Suasana semakin semarak, dengan penataan panggung dan tata lampu warna-warni di rumah yang memiliki keunikan khas Tiongha bercampur ornamen Islam.
Seluruh undangan, mulai anak-anak kaum muda hingga orang tua, menikmati suasana, sembari mencicipi manis dan hangatnya wedang ronde, yang dalam Bahasa Cina dikenal “Dong Chi”.
Selain wedang ronde yang menjadi tema pertemuan yang diinisiasi Persatuan Islam Tionghoa Indonesia (PITI), ada juga makanan minuman populer seperti bakso dan bubur ayam seafood.
Tampak diantara ratusan undangan Sekda Pemkot Denpasar AA Ngurah Rai Iswara, Ketua Dewan Pimpinan Wilayah (DPW PITI) Bali, Mulyono, Ketua Pimpinan Wilayah Muhammadiyah Bali H Aminullah, Ketua Perhimpunan Tiongha Indonesia (INTI) Bali Sidarta Indrajaya dan tokoh pemuda masyarakat lainnya.
Dalam kesempatan itu, Ketua DPE PITI Bali Mulyono mengungkapkan, acara yang baru pertama kali digelar itu, untuk mengangkat budaya Tiongha dalam hal ini, dalam bentuk kuliner Festival Ronde.
“Tujuannya, karena karena dari PITI sebagian kami merupakan warga Tiongha, sekaligus warga muslim,kami ingin mengangkat budaya kami salah satunya kuliner dalam Festival Ronde atau Dong Chi,” jelasnya.
![]() |
Tokoh Tiongha W Subrata saat menjelaskan sejarah dan filosofi wedang ronde |
Biasanya, festival itu digelar di negara asal, menjelang musim dingin. Untuk di Bali, maka pihaknya mencoba mengemas disesuaikan dengan kondisi yang ada.
“Banyak makna dalam festival ronde ini, makna itu, kita bersatu berbagai macam-macam warna ada merah, hijau, kuning dan lainnya semua, dalam rasa yang manis dan kehangatan ada juga di sana,” tuturnya.
Karena itulah, momentum berharga ini, pihahnya hendak menyampaikan pesan kepada semua bahwa perbedaan baik agama dan etinis itu bisa disatukan seperti halnya wedang ronde yang memberikan rasa manis dan kehangatan.
“Kita hendaknya sama sama duduk bersama, untuk Bali dan negara kita tercinta,” tandas Mulyono.
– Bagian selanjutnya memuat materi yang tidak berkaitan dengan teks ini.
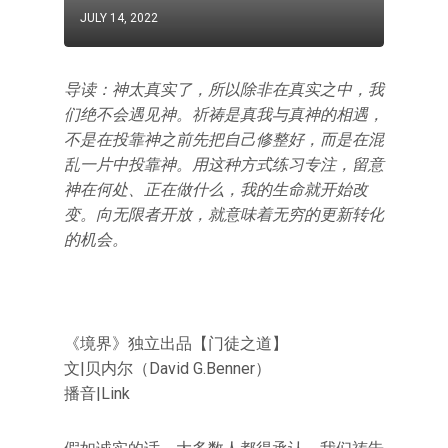
JULY 14, 2022
导读：神太真实了，所以除非在真实之中，我
们绝不会遇见神。祈祷是真我与真神的相遇，
不是在投靠神之前先把自己修整好，而是在混
乱一片中投靠神。用这种方式练习专注，留意
神在何处、正在做什么，我的生命就开始改
变。向无限者开放，就意味着无穷的更新转化
的机会。
《境界》独立出品【门徒之道】
文|贝内尔（David G.Benner）
播音|Link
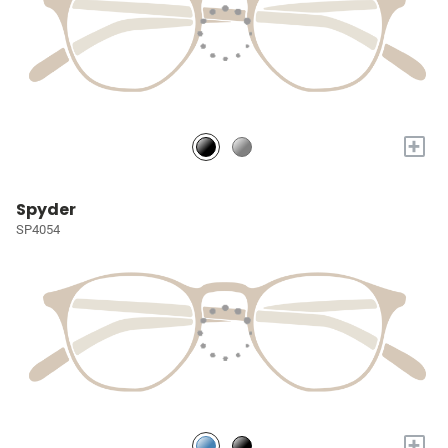
+
Spyder
SP4054
+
Saat memberi sambutan Sekkot Denpasar Rai Iswara mengatakan, festival ini salah satu yang mendukung visi Kota Denpasar yakni berwawasan budaya.
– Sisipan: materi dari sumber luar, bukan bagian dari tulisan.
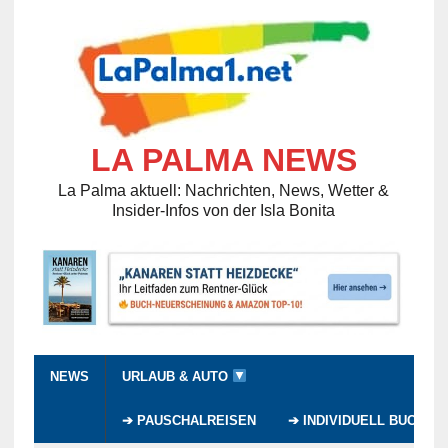
LA PALMA NEWS
La Palma aktuell: Nachrichten, News, Wetter &
Insider-Infos von der Isla Bonita
NEWS
URLAUB & AUTO
➔ PAUSCHALREISEN
➔ INDIVIDUELL BUCHEN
“Mari kita tidak lipstik di bibir, berbicara masalah keagamaan adalah berbicara kebenaran dan kebaikan, kami berharap tindak lanjut pertemuan keagmaan, nafas keaganaanm mari jabarkan dalam tindak nyata membangun bangsa, kami berharap semua komponen di Denpasar, bisa berpartisipasi baik di bidang kebersihan, ketertiban, lalu lintas dan bidang lainnya,” imbuhnya. (rhm)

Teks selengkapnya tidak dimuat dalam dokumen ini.